Il éclate de rire, comme si la vie n’était qu’un film burlesque.

— C’était toi la plus secouée des deux, reprend-il avec un regard en direction de Bunny. Elle, elle a attendu que son public soit au complet pour se mettre à pleurer. Les gosses ont des os en caoutchouc.

Sur ce, il tend à Peter une assiette avec deux lamelles de blanc de dinde. Peter tire vers lui le saladier de pommes de terre au four. Pour un peu, il regretterait les vendredis soir au pub.

— J’étais couverte de bleus, lance Cathy d’un ton de reproche.

— Oui, sur les fesses, s’esclaffe Rod.

Peter garde une cicatrice à la jambe d’un accident survenu en cours de gym au lycée. De fameux boute-en-train, ces profs d’E.P.S. Il attend que tout le monde soit servi pour noyer son assiette de sauce. Puis il passe la saucière à Rod.

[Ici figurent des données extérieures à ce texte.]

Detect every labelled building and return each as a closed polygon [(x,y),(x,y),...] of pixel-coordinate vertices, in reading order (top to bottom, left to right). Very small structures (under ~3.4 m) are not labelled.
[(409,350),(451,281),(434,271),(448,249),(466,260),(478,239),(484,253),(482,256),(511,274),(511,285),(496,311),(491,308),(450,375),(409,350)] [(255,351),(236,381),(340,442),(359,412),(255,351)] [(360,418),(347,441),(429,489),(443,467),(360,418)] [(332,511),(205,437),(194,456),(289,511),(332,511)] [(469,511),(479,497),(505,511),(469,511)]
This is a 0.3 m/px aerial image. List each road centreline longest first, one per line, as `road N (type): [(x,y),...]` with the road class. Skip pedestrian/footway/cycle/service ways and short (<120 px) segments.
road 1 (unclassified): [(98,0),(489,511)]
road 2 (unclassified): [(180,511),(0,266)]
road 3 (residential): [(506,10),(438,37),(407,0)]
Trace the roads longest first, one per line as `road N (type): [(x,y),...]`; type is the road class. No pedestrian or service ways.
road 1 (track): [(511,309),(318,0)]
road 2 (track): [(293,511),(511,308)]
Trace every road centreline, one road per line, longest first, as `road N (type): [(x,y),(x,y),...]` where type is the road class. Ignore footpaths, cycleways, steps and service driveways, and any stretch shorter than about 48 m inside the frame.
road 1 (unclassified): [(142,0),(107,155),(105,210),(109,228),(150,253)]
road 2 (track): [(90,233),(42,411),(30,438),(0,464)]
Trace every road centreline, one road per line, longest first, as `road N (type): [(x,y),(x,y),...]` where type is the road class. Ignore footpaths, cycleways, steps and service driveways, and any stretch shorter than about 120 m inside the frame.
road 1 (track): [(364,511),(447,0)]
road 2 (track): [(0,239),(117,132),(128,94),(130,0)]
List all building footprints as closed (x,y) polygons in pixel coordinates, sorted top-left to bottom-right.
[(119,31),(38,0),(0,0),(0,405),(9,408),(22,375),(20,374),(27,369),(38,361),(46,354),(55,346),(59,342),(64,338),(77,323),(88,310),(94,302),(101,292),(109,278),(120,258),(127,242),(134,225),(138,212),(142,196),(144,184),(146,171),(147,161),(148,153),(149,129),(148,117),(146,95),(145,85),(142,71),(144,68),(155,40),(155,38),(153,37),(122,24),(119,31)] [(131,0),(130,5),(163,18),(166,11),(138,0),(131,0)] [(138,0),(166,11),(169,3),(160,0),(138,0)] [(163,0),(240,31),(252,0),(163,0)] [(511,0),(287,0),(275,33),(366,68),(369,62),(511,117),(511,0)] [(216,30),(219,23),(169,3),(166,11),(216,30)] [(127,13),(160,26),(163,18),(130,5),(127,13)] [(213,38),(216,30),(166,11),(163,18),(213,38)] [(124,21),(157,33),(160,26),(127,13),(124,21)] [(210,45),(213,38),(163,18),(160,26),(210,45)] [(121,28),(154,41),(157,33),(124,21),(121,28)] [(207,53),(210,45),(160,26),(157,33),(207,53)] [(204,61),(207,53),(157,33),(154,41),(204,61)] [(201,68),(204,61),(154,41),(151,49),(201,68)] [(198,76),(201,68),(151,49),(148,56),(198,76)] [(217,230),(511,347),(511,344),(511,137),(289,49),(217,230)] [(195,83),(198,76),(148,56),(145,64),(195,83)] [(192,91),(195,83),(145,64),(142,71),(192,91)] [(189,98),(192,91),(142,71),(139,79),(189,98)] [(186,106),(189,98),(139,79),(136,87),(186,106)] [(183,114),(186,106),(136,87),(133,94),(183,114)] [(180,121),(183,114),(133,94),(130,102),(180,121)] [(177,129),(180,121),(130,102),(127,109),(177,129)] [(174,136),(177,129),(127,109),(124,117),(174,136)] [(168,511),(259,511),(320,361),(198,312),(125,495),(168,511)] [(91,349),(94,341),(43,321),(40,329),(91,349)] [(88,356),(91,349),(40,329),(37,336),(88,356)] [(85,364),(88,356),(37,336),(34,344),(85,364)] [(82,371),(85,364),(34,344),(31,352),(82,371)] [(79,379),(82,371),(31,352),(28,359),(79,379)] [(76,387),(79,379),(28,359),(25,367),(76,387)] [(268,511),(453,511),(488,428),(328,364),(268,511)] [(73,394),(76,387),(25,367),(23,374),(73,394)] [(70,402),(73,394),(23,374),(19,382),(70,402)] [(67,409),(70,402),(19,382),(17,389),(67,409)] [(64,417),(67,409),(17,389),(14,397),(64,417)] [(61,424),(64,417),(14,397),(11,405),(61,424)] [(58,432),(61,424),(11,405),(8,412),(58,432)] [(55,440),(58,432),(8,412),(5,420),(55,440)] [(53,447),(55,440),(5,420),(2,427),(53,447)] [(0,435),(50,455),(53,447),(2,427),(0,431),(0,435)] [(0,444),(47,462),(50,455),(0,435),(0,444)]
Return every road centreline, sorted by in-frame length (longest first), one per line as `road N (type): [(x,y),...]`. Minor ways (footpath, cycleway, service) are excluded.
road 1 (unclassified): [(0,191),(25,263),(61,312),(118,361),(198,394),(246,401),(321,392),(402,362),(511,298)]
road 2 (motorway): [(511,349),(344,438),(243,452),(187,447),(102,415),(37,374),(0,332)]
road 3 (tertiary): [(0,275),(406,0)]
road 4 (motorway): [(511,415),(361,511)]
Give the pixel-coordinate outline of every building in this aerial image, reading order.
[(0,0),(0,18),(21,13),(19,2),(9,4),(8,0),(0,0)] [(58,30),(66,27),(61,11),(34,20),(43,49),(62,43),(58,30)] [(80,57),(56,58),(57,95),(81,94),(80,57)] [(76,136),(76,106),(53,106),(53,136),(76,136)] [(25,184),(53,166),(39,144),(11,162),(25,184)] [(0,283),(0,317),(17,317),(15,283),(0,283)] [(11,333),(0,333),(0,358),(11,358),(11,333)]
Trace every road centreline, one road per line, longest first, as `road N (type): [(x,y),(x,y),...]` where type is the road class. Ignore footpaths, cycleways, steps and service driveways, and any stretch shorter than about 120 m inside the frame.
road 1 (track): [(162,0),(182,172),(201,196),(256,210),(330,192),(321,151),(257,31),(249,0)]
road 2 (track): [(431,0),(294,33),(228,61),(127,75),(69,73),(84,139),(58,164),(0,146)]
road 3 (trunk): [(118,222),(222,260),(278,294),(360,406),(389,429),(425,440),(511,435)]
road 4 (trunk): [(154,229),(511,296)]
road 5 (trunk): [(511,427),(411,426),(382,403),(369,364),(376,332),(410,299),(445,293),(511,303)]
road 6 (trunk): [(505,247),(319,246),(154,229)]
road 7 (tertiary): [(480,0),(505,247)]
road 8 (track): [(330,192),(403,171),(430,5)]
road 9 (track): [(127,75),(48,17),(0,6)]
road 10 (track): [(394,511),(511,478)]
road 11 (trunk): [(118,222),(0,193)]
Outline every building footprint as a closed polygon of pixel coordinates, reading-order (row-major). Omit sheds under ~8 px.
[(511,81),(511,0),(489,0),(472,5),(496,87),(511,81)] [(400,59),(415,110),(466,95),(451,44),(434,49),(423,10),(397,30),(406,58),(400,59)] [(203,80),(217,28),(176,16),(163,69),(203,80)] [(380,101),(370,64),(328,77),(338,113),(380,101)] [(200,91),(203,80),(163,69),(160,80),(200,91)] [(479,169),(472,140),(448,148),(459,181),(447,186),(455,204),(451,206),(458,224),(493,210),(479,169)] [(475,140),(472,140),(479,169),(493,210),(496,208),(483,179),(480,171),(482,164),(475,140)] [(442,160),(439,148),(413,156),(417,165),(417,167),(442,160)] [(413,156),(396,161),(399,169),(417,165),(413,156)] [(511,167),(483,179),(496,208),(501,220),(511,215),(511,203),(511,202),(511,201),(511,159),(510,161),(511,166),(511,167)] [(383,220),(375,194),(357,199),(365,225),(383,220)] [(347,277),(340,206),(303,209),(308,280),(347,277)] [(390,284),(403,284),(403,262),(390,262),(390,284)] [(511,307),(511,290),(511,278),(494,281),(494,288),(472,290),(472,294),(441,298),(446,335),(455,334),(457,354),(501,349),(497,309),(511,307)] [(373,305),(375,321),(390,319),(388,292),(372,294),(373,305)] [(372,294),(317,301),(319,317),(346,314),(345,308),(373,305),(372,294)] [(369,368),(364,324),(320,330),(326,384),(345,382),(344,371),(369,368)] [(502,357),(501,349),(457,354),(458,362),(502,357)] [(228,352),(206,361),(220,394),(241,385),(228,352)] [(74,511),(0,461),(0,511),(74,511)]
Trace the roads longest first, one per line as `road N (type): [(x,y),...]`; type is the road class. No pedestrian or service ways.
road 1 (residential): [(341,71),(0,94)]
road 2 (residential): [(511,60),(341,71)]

— Non, merci, dit celui-ci. Je n’y ai pas droit.

Peter hésite à demander pourquoi, préfère y renoncer et pousse la saucière vers Cathy. Puis il se tourne vers sa belle-mère, un sourire aux lèvres.

— Et vous, Bunny… Que devenez-vous ?

— Je me suis inscrite à un cours de français le vendredi soir. Il serait temps que je m’y mette !

— Voilà une bonne nouvelle, dit Peter, impressionné. Comme ça, ajoute-t-il à l’intention de Rod, vous vous débrouillez tout seul ce soir-là ?

— Je me fais livrer par Food Food, grogne Rod.

Peter rit.

— La dinde est délicieuse, dit Cathy à sa mère.

— Tu es gentille, mon chou. Tu te rappelles la fois où tu as joué la dinde à la kermesse de Noël ? ajoute Bunny avec un sourire.

— Encore une chose que j’ignorais, Cathy, fait Peter en prenant un air étonné. Comment se débrouillait-elle, Rod ?

— Je n’en sais rien. Je n’y suis pas allé. Passer la soirée à regarder les gamins déguisés en volailles, très peu pour moi.

— Quand même, c’était votre fille, objecte Peter, regrettant aussitôt ses paroles.

Pendant que Rod se sert des carottes, Peter se fait la réflexion que s’il avait eu un fils, il aurait sans doute moins rechigné à aller le voir disputer un match de championnat.

— Papa n’a jamais fait beaucoup de cas des enfants, dit Cathy d’un ton neutre.

Rod acquiesce, comme si elle venait d’énoncer une évidence. Peter presse doucement son pied contre la jambe de Cathy.